# Fragmento proporcionado
***

Trabajo sobre el mismo documento que se actualiza a medida que avanzas. No guardo versiones antiguas. Es un tema interesante… la idea de volver atrás es dificultosa, es un poco utópico, irrealizable, salvo si estoy en un momento muy avanzado y quiero hacer una operación de reescritura o recomposición. No puedo hacer esa cosa de ir salvando versiones previas porque la idea de cómo yo concibo la escritura propia no tiene que ver con la escritura propia mente dicha.
Para mí la escritura comprende una serie de acciones bastante diferentes pero todas solidarias: la corrección, edición, ampliación, la idea de reescritura. Hay escritores que escriben desde el comienzo hasta el final la historia y después la van revisando terminada, mis narraciones operan de otra manera: avannzan desde la mitad, desde un punto interior; hay un punto en el medio de un relato de diez o quince páginas que se expande, se va creando un sistema de digresiones, de expansiones a los costados; hay derivas, pero no es que hay una relación de avance de la intriga o de las relaciones de causa y efecto sino que la historia que ya está planteada, que se puede resumir en una frase más o menos corta, va teniendo situaciones que aparecen en el medio y van creciendo de manera corpuscular.

***

# Datos proporcionados

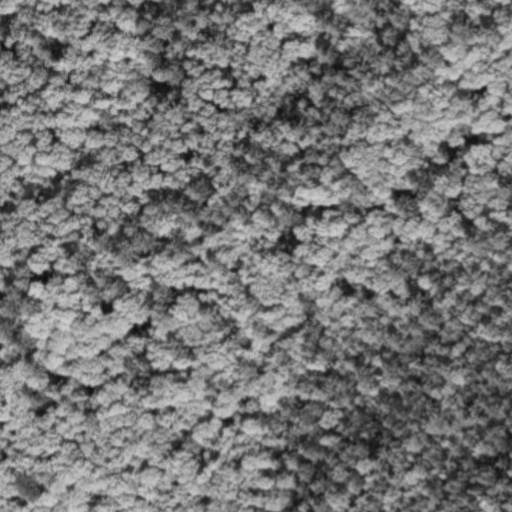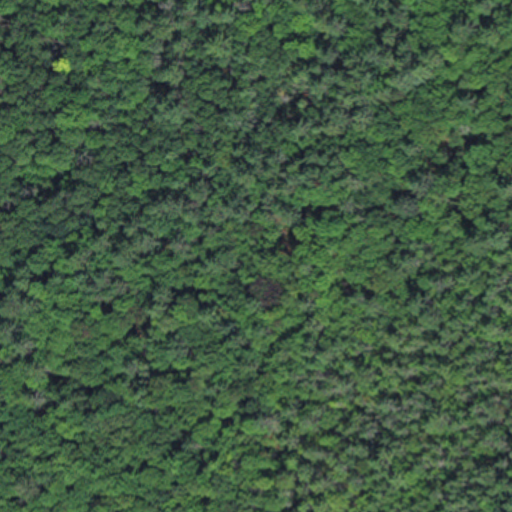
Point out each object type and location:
park: (411, 255)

***

# Tarea breve 1
Enumera las acciones que, según el fragmento sobre la escritura, comprende la escritura.
# Tarea breve 2
Transcribe del fragmento sobre la escritura el pasaje que empieza con "Para mí la escritura" y sigue hasta "de manera corpuscular.".

# Solución 1
- La corrección
- La edición
- La ampliación
- La idea de reescritura

# Solución 2
Para mí la escritura comprende una serie de acciones bastante diferentes pero todas solidarias: la corrección, edición, ampliación, la idea de reescritura. Hay escritores que escriben desde el comienzo hasta el final la historia y después la van revisando terminada, mis narraciones operan de otra manera: avannzan desde la mitad, desde un punto interior; hay un punto en el medio de un relato de diez o quince páginas que se expande, se va creando un sistema de digresiones, de expansiones a los costados; hay derivas, pero no es que hay una relación de avance de la intriga o de las relaciones de causa y efecto sino que la historia que ya está planteada, que se puede resumir en una frase más o menos corta, va teniendo situaciones que aparecen en el medio y van creciendo de manera corpuscular.